WORK TO BE COMPLETED.
In the data below, how many lines contain the string "will"? Reply with the number only.

[Page images and extracted text]
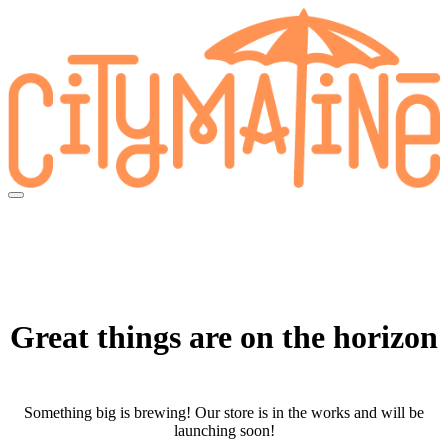
Skip
to
content
Great things are on the horizon
Something big is brewing! Our store is in the works and will be
launching soon!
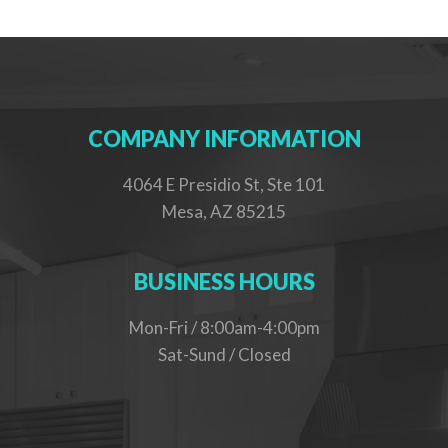
COMPANY INFORMATION
4064 E Presidio St, Ste 101
Mesa, AZ 85215
BUSINESS HOURS
Mon-Fri / 8:00am-4:00pm
Sat-Sund / Closed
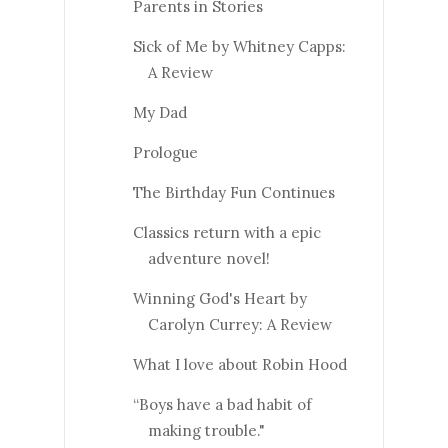
Parents in Stories
Sick of Me by Whitney Capps:
A Review
My Dad
Prologue
The Birthday Fun Continues
Classics return with a epic
adventure novel!
Winning God's Heart by
Carolyn Currey: A Review
What I love about Robin Hood
“Boys have a bad habit of
making trouble."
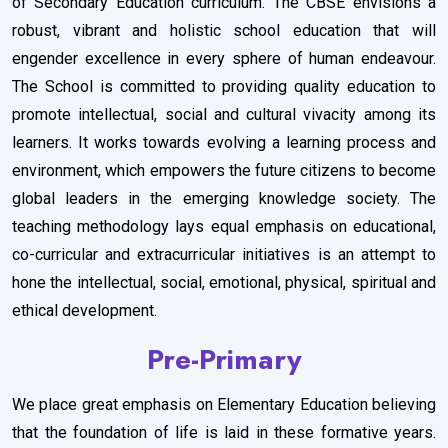
of Secondary Education curriculum. The CBSE envisions a
robust, vibrant and holistic school education that will
engender excellence in every sphere of human endeavour.
The School is committed to providing quality education to
promote intellectual, social and cultural vivacity among its
learners. It works towards evolving a learning process and
environment, which empowers the future citizens to become
global leaders in the emerging knowledge society. The
teaching methodology lays equal emphasis on educational,
co-curricular and extracurricular initiatives is an attempt to
hone the intellectual, social, emotional, physical, spiritual and
ethical development.
Pre-Primary
We place great emphasis on Elementary Education believing
that the foundation of life is laid in these formative years.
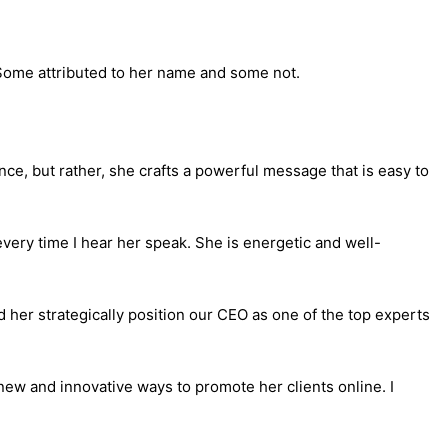
 Some attributed to her name and some not.
ence, but rather, she crafts a powerful message that is easy to
every time I hear her speak. She is energetic and well-
 her strategically position our CEO as one of the top experts
new and innovative ways to promote her clients online. I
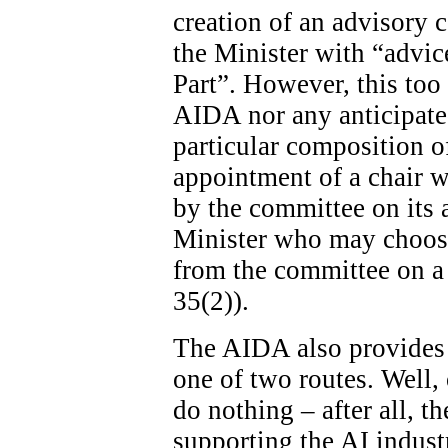
creation of an advisory c
the Minister with “advice
Part”. However, this too 
AIDA nor any anticipated
particular composition o
appointment of a chair wi
by the committee on its ad
Minister who may choose
from the committee on a 
35(2)).
The AIDA also provides 
one of two routes. Well, 
do nothing – after all, th
supporting the AI indust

ANSWER TO THIS PROBLEM.
2